** EXTRACT TO READ follows **

That is so cool.i would have loved to find a ship like that.


JamesButabi said:


> I did Pirate two years ago and it was my favorite theme no doubt. I found access to a trailered ship used in parades and bartered an offer to borrow it for the day.
> 
> Here is my pinterest board with some ideas.
> https://www.pinterest.com/jamesbutabi/pirate-halloween-theme/
> ...


----------



## KatH2O (Oct 2, 2016)

AHoy - i too am doing a pirate themed party this year. So many great ideas - I hope some of my scenes settings come off as well as what I see here. I will surely stay tuned and share as well. 

ttfn, 
Kat


----------



## PMTT (Oct 13, 2013)

We're also doing a Pirate theme this year!


----------



## Mogwai (Jun 10, 2014)

Great! I look forward to seeing what everyone comes up with. Feel free to share your ideas here. Hopefully I can inspire you as well  I'll try to post more photos of what we have soon. I'm doing one last shop for bigger props (perhaps a new animated prop if I find a good one) on tuesday so I'll keep you all updated.

** End of EXTRACT TO READ **

- TASK INSTRUCTIONS -
In the forum thread on pirate-themed Halloween parties, what did JamesButabi arrange to borrow for the day?

** INFORMATION GIVEN follows **

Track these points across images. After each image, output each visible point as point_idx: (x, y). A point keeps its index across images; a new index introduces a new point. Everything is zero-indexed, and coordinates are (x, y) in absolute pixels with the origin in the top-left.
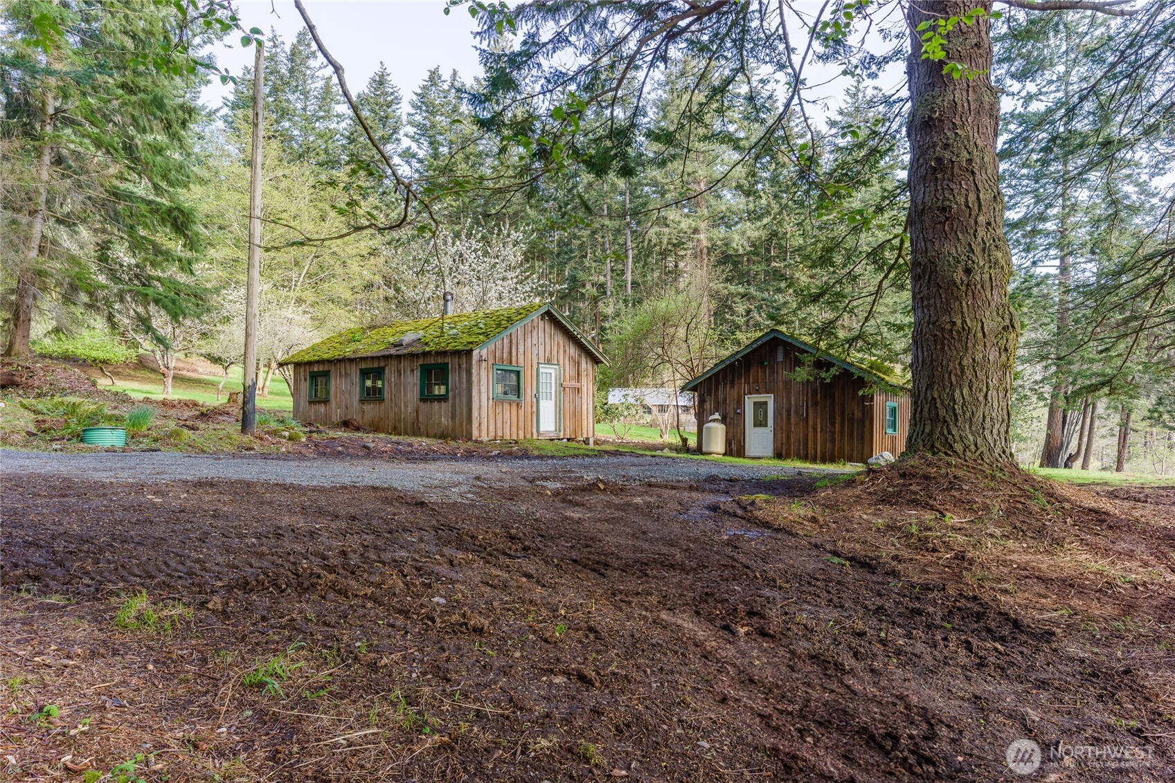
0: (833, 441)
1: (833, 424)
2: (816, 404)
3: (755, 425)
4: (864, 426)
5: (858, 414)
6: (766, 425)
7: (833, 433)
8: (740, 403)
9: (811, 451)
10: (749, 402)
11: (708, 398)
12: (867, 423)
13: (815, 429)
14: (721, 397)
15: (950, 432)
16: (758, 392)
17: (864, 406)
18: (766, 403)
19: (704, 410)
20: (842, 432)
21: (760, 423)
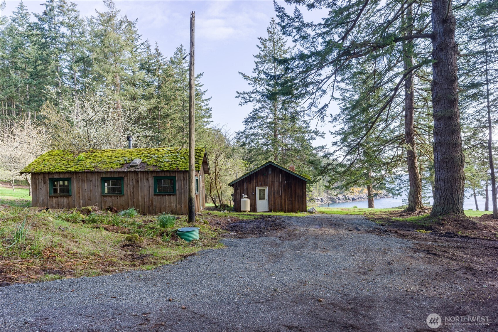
0: (292, 204)
1: (292, 198)
2: (285, 190)
3: (260, 199)
4: (303, 198)
5: (301, 194)
6: (265, 199)
7: (292, 201)
8: (254, 190)
9: (284, 208)
10: (257, 189)
11: (239, 188)
12: (304, 197)
13: (285, 200)
14: (245, 188)
15: (458, 207)
16: (261, 186)
17: (303, 191)
18: (264, 190)
19: (237, 193)
20: (295, 200)
21: (262, 198)
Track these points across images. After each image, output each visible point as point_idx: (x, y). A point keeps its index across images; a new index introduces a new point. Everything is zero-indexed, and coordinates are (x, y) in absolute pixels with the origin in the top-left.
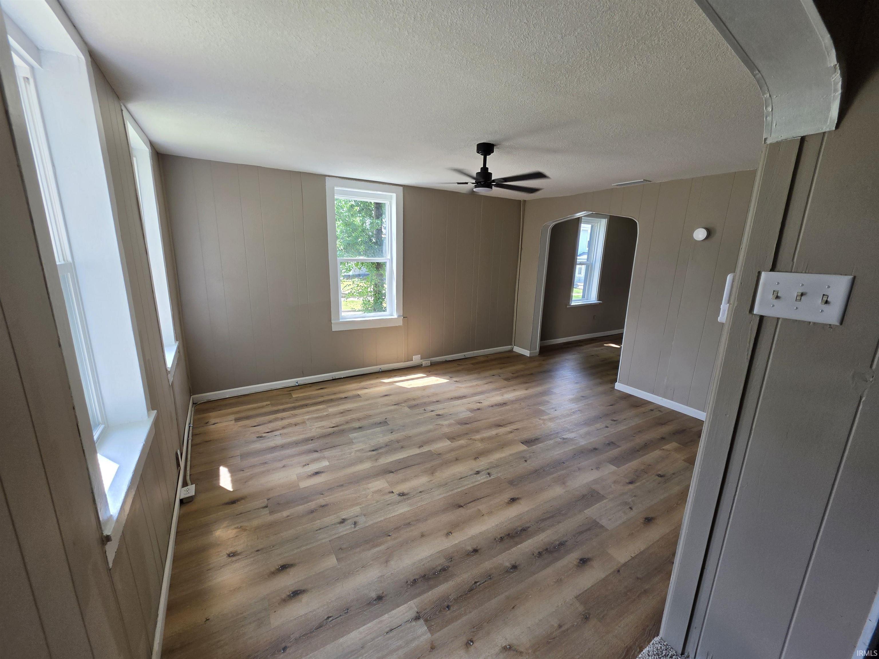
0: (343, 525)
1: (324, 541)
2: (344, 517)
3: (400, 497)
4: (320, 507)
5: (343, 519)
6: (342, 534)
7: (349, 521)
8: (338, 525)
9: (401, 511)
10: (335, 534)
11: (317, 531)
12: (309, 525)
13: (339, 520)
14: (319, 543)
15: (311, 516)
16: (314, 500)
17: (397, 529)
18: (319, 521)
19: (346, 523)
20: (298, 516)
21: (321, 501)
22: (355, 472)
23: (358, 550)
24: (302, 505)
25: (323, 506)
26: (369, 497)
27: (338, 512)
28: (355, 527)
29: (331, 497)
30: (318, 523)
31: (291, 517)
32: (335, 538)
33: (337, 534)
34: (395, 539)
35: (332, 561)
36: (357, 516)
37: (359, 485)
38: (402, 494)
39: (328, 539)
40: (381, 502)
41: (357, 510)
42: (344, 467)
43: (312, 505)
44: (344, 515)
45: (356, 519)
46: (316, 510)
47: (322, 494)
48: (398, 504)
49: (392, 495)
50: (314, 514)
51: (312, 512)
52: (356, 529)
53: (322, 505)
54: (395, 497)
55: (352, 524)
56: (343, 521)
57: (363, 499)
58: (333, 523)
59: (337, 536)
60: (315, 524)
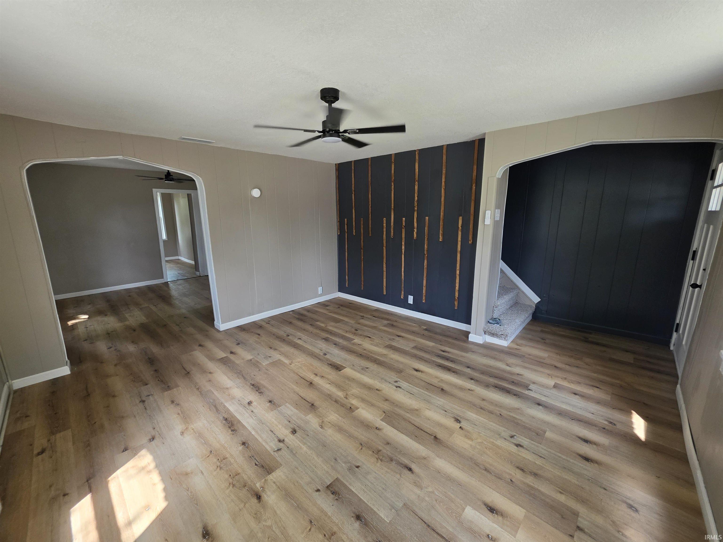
0: (522, 444)
1: (545, 448)
2: (516, 447)
3: (461, 421)
4: (525, 471)
5: (517, 447)
6: (528, 440)
7: (515, 442)
8: (525, 446)
9: (474, 416)
10: (533, 444)
11: (544, 458)
12: (547, 468)
13: (520, 449)
14: (549, 450)
15: (540, 472)
16: (524, 483)
17: (491, 412)
18: (537, 463)
19: (518, 443)
20: (551, 484)
21: (518, 475)
22: (459, 468)
23: (527, 425)
24: (539, 491)
25: (522, 470)
26: (479, 440)
27: (515, 453)
28: (515, 435)
29: (508, 471)
30: (539, 462)
31: (557, 488)
32: (536, 442)
33: (531, 443)
34: (500, 411)
35: (548, 434)
36: (505, 439)
37: (473, 455)
38: (458, 421)
39: (541, 446)
40: (477, 430)
41: (500, 442)
42: (460, 484)
43: (530, 480)
44: (514, 449)
45: (509, 438)
46: (530, 472)
47: (511, 480)
48: (469, 420)
49: (463, 427)
50: (535, 471)
51: (535, 475)
52: (515, 434)
53: (522, 472)
54: (464, 424)
55: (515, 439)
56: (518, 445)
57: (485, 443)
58: (527, 451)
59: (533, 442)
60: (542, 464)
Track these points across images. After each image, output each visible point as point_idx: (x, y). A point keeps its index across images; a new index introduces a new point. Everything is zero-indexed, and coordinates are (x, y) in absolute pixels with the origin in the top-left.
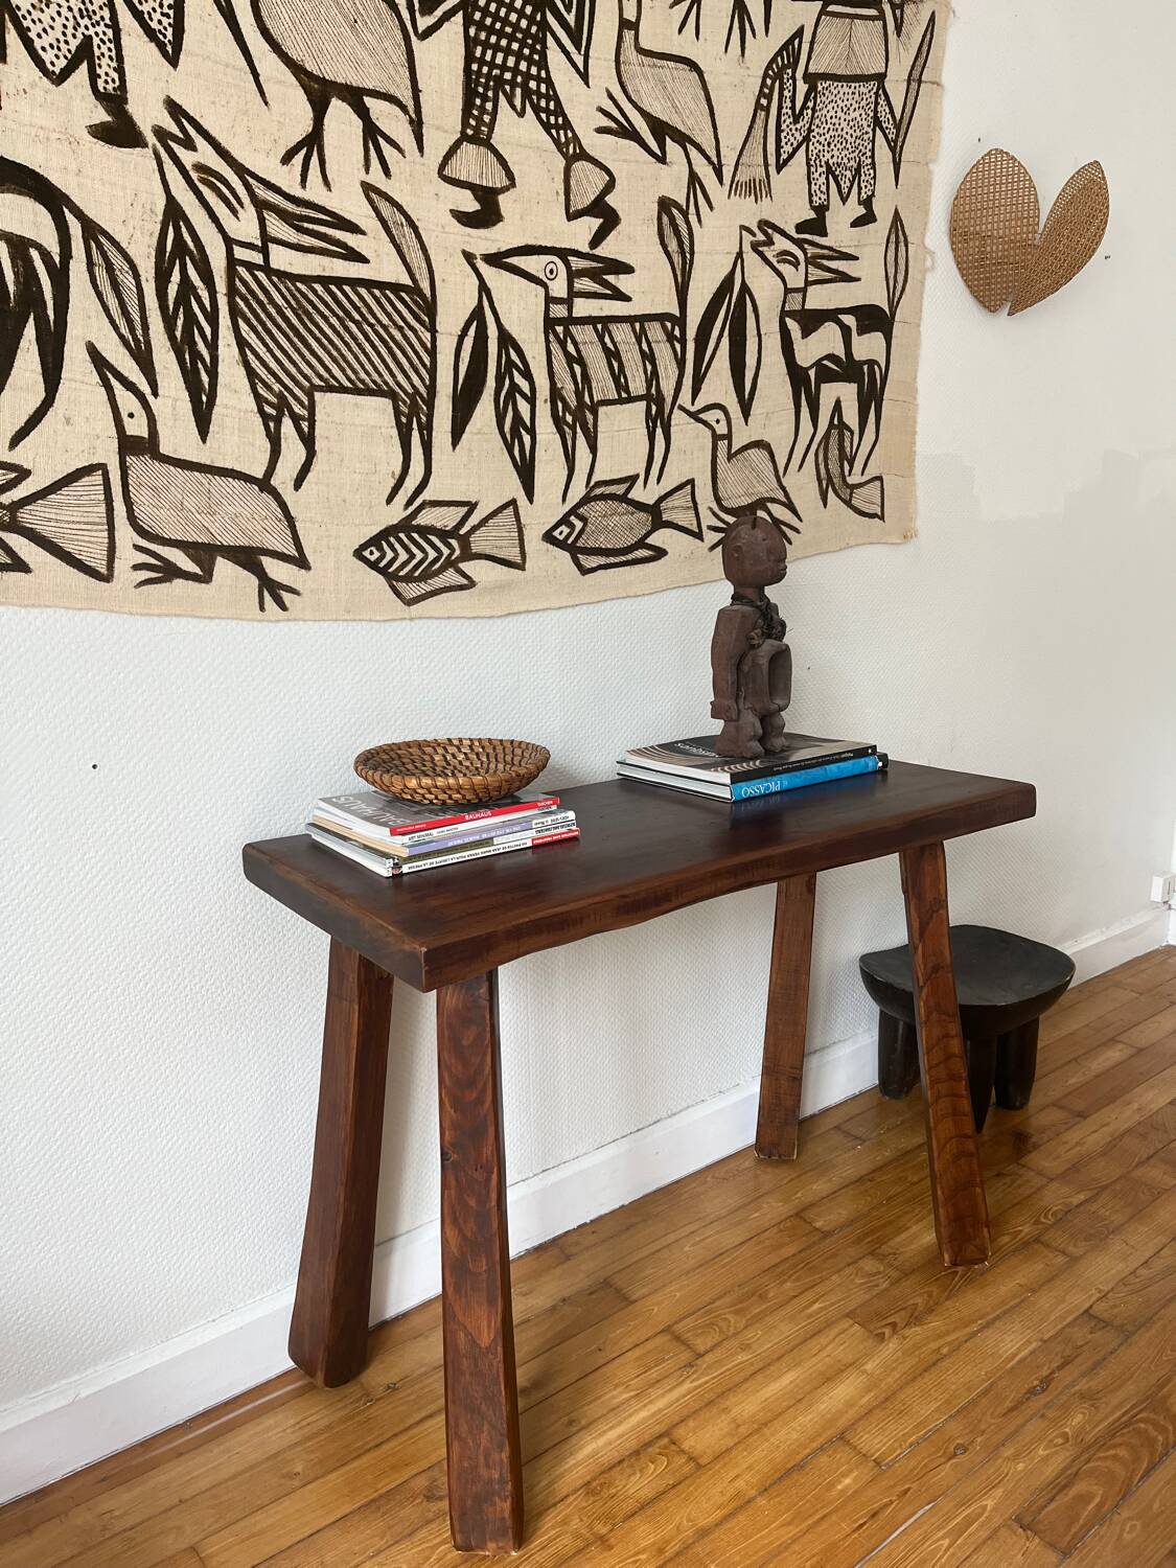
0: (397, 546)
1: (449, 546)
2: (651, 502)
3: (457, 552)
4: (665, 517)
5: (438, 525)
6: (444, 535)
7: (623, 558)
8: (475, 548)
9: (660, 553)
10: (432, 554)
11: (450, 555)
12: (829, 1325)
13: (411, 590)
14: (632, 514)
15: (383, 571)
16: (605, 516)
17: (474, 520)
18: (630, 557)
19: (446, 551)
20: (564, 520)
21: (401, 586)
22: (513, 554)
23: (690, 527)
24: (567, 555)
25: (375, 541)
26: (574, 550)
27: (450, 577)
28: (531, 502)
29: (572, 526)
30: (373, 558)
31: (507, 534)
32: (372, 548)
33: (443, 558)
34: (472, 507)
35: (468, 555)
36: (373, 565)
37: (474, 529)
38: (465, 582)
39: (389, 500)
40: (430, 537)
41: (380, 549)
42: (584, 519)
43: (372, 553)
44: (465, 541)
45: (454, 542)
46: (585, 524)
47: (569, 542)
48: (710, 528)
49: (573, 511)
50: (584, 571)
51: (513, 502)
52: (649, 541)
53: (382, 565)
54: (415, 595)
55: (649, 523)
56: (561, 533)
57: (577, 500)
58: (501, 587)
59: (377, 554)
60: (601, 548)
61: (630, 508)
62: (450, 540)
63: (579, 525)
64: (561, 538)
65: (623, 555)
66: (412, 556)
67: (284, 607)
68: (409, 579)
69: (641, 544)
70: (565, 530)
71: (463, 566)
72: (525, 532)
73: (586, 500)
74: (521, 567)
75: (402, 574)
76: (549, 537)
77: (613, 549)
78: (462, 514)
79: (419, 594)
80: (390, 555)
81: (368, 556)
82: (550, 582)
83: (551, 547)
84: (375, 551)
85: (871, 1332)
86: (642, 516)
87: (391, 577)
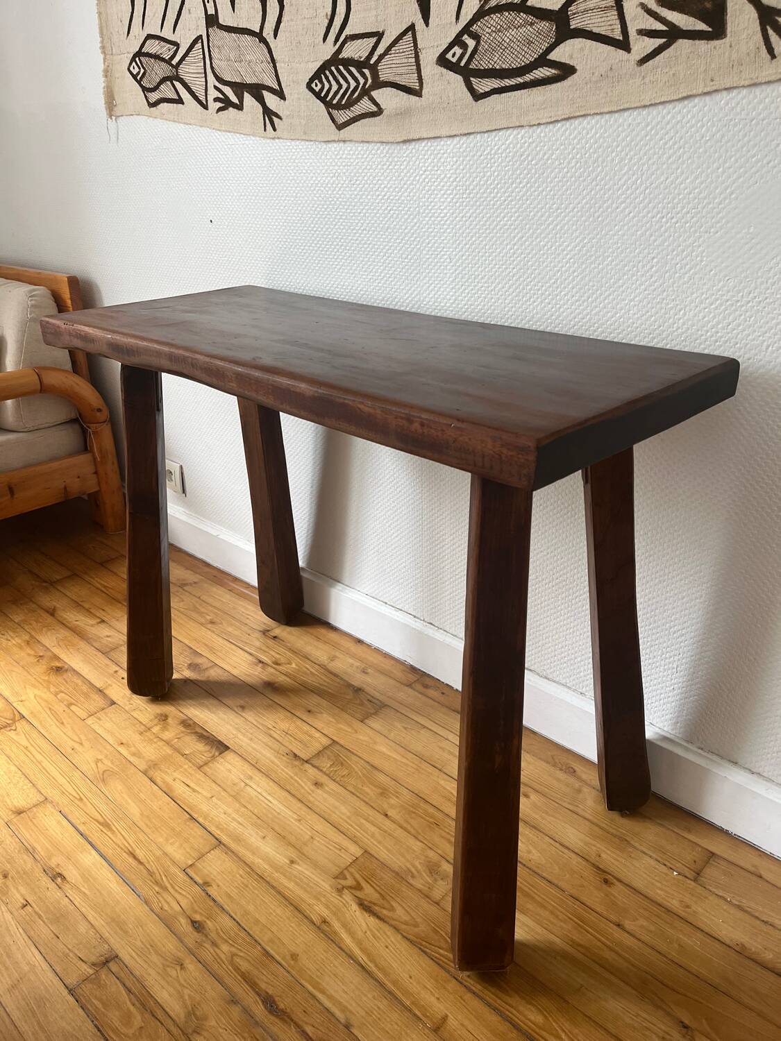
0: (331, 78)
1: (363, 75)
2: (556, 7)
3: (370, 81)
4: (574, 24)
5: (356, 57)
6: (360, 65)
7: (520, 80)
8: (383, 76)
9: (566, 71)
10: (353, 84)
11: (365, 84)
12: (354, 840)
13: (342, 116)
14: (532, 24)
15: (323, 100)
16: (499, 31)
17: (381, 50)
18: (528, 78)
19: (362, 81)
20: (457, 41)
21: (334, 112)
22: (412, 81)
23: (609, 34)
24: (459, 78)
25: (317, 75)
26: (467, 73)
27: (365, 105)
28: (427, 25)
29: (464, 46)
30: (317, 89)
31: (406, 61)
32: (316, 81)
33: (361, 86)
34: (379, 35)
35: (378, 84)
36: (317, 95)
37: (381, 57)
38: (374, 109)
39: (325, 39)
40: (351, 68)
41: (321, 82)
42: (476, 37)
43: (316, 85)
44: (374, 70)
45: (366, 71)
46: (478, 43)
47: (462, 64)
48: (642, 32)
49: (466, 30)
50: (477, 97)
51: (412, 28)
52: (553, 56)
53: (322, 95)
54: (343, 121)
55: (553, 34)
56: (454, 55)
57: (470, 17)
58: (404, 114)
59: (319, 86)
60: (495, 69)
61: (530, 18)
62: (364, 70)
63: (471, 43)
64: (454, 60)
65: (520, 76)
66: (340, 86)
67: (275, 129)
68: (339, 107)
69: (542, 61)
70: (457, 50)
71: (374, 94)
72: (421, 57)
73: (480, 15)
74: (418, 93)
75: (335, 102)
76: (442, 61)
77: (509, 69)
78: (372, 45)
79: (346, 120)
80: (327, 86)
81: (315, 88)
82: (443, 108)
83: (444, 71)
84: (318, 83)
85: (346, 869)
86: (544, 25)
87: (328, 105)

** End of INFORMATION GIVEN **

- ANSWER TO THIS TASK -
A trailered ship used in parades.